PARP inhibitors have drawn a lot of attention recently.
Massachusetts-based biotech Tesaro, Inc. has soared this year after showing its cancer drug niraparib extended PFS by 16 months in patients with BRCA-mutated ovarian cancer.
Elsewhere, AstraZeneca has seen similarly promising data from its own PARP inhibitor Lynparza in that same indication. And then there was Pfizer-owned Medivation, which made much of the prospects for its talazoparib during the bidding war to acquire the San Francisco-based biotech earlier this year.
Unfortunately for AbbVie, the Phase 2 study of veliparib did not join the ranks of PARP clinical successes.
Nearly 300 patients were randomized to three study arms: veliparib plus carboplatin and paclitaxel, placebo plus carboplatin and paclitaxel and veliparib plus temozolomide. (Results presented Wednesday only highlighted the data from the first two arms.)
Adding veliparib to chemotherapy did extend PFS, but only by a marginal 1.8 months compared to the placebo arm— a statistically insignificant result.

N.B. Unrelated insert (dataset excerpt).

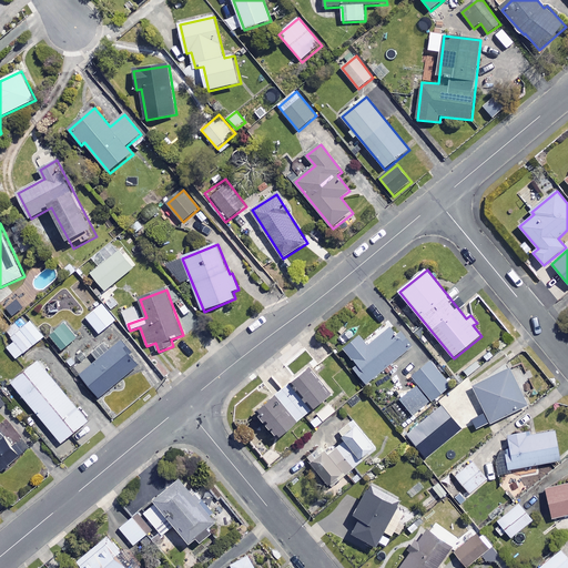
[(117,321),(103,304),(88,317),(101,334),(117,321)]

Median overall survival trended in favor of the veliparib arm but at 28.3 months versus 25.9 months for the placebo arm, the results were not statistically significant.

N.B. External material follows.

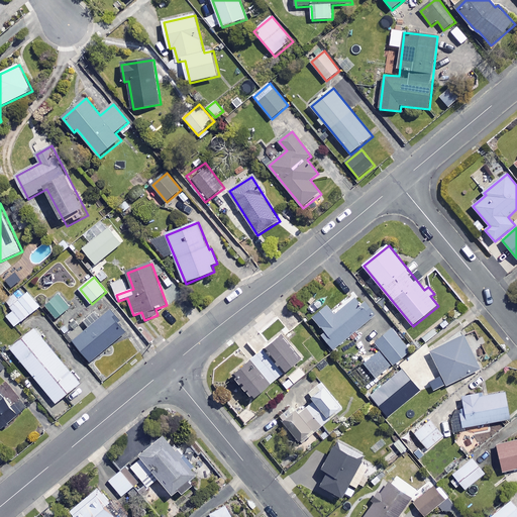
[(24,285),(6,299),(15,310),(7,316),(15,327),(41,307),(24,285)]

Heather Han, a researcher with the Moffitt Cancer Center who was involved in the study, believed the study size to be too small to detect "nondramatic improvements" in PFS. According to Han, the ongoing Phase 3 study is sufficiently powered to pick up statistical significance.
AbbVie had designed the Phase 2 study as a "signal generation trial" to inform the necessary size needed for the Phase 3 study.
"The positive trends in OS, PFS and ORR [objective response rate] were of sufficient magnitude to warrant continuation of the phase 3 trial," said Vince Giranda, project director at AbbVie Oncology Development.
In a good sign for AbbVie's ongoing clinical work on the drug, the addition of veliparib to chemotherapy did not significantly increase the rate of adverse events.
Although Phase 2 results certainly don't excite, the defining judgment on veliparib will be determined by what happens in the pivotal trial.